The statement reads:

“On March 15, 2018, FERC issued a Notice of Proposed Rulemaking (NOPR) and revised policy statement to address the treatment of income taxes for ratemaking purposes. There are two separate avenues for these changes to be addressed: the first is a NOPR, which focuses on evaluating and addressing impacts to pipeline tariffs in regards to income tax rate changes enacted through the tax cuts and Jobs Act of 2017 (US tax reform); and the second is a revision to FERC's long-standing income tax allowance policy to no longer permit master limited partnerships (MLPs) to recover an income tax allowance in their cost of service rates.

“Approximately 50% of our US natural gas pipelines 2018 revenues are derived from negotiated or discounted tariffs and therefore would not be materially impacted by FERC's actions. This percentage is expected to increase to approximately 65% in 2019 as our growth projects are placed into service.
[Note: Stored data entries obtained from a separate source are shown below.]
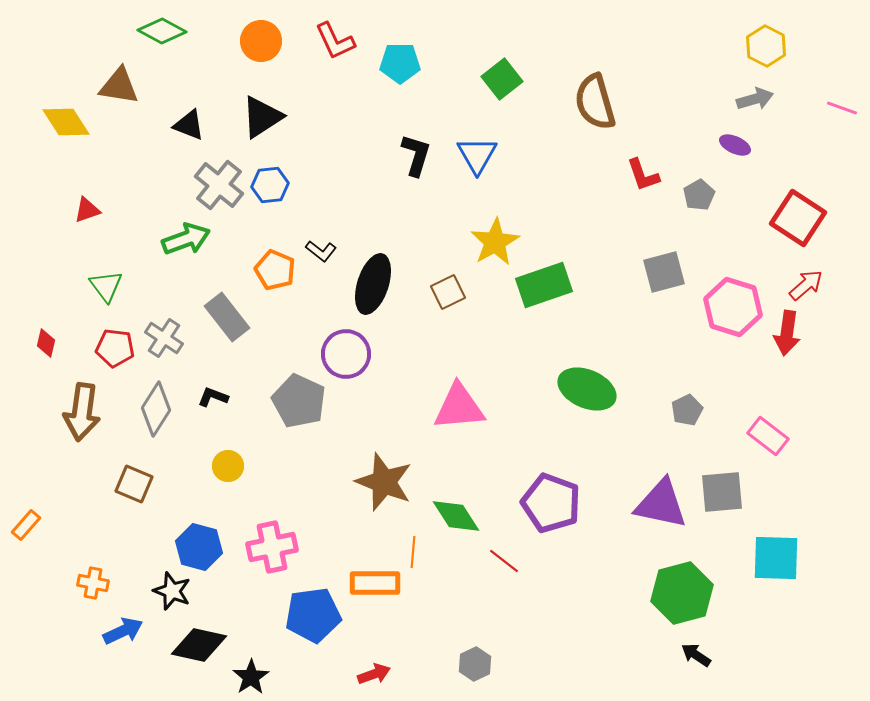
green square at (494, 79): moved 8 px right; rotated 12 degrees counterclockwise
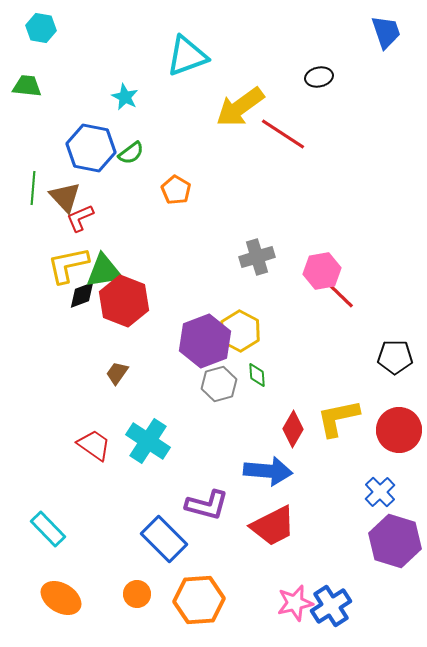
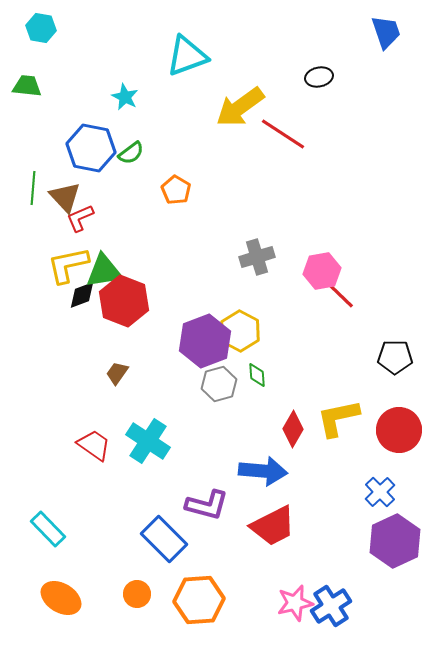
blue arrow at (268, 471): moved 5 px left
purple hexagon at (395, 541): rotated 18 degrees clockwise
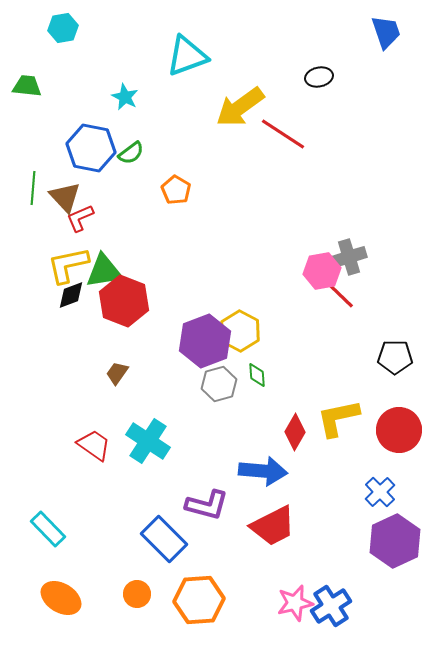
cyan hexagon at (41, 28): moved 22 px right; rotated 20 degrees counterclockwise
gray cross at (257, 257): moved 92 px right
black diamond at (82, 295): moved 11 px left
red diamond at (293, 429): moved 2 px right, 3 px down
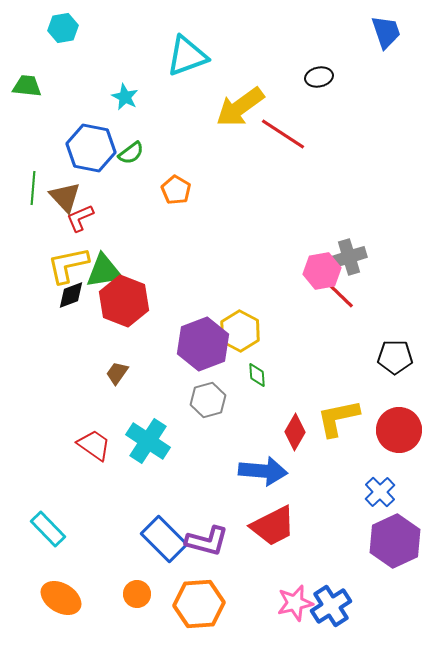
purple hexagon at (205, 341): moved 2 px left, 3 px down
gray hexagon at (219, 384): moved 11 px left, 16 px down
purple L-shape at (207, 505): moved 36 px down
orange hexagon at (199, 600): moved 4 px down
As part of the modernisation settlement on Columbia Gas Transmission, we recently filed for, and FERC approved, implementation of a rate reduction due to the corporate tax rate changes on that system.

“As noted previously in its annual disclosure documents and on its fourth quarter 2017 results call, TransCanada expects a modest increase in earnings and no fundamental change to its EBITDA guidance, payout metrics, financial flexibility or funding plans through 2020 as a result of US tax reform. Furthermore, given that a sizeable portion of our US natural gas pipelines portfolio is held in corporate form, including ANR, Columbia Gas and Columbia Gulf, along with the composition of its revenue base and level of ownership in TC PipeLines, LP, changes to FERC's tax allowance policy for MLPs are not expected to have a material financial impact on the company. TransCanada is currently reviewing details of these FERC actions and plans to file comments with FERC both individually and through our trade organisations. Once the public comment period is complete, we expect FERC to issue final order(s) sometime in the summer or in early fall 2018.

“We appreciate that FERC is allowing TransCanada and our peers the opportunity to comment on this NOPR and that FERC recognizes there is not a one-size-fits-all solution. Each of our US natural gas pipelines are unique, with different customer bases and contract structures. We will evaluate each of our pipelines individually to determine specific impacts and paths forward and will communicate additional information to the investment community after we complete our evaluation of the impacts and the final FERC order(s).”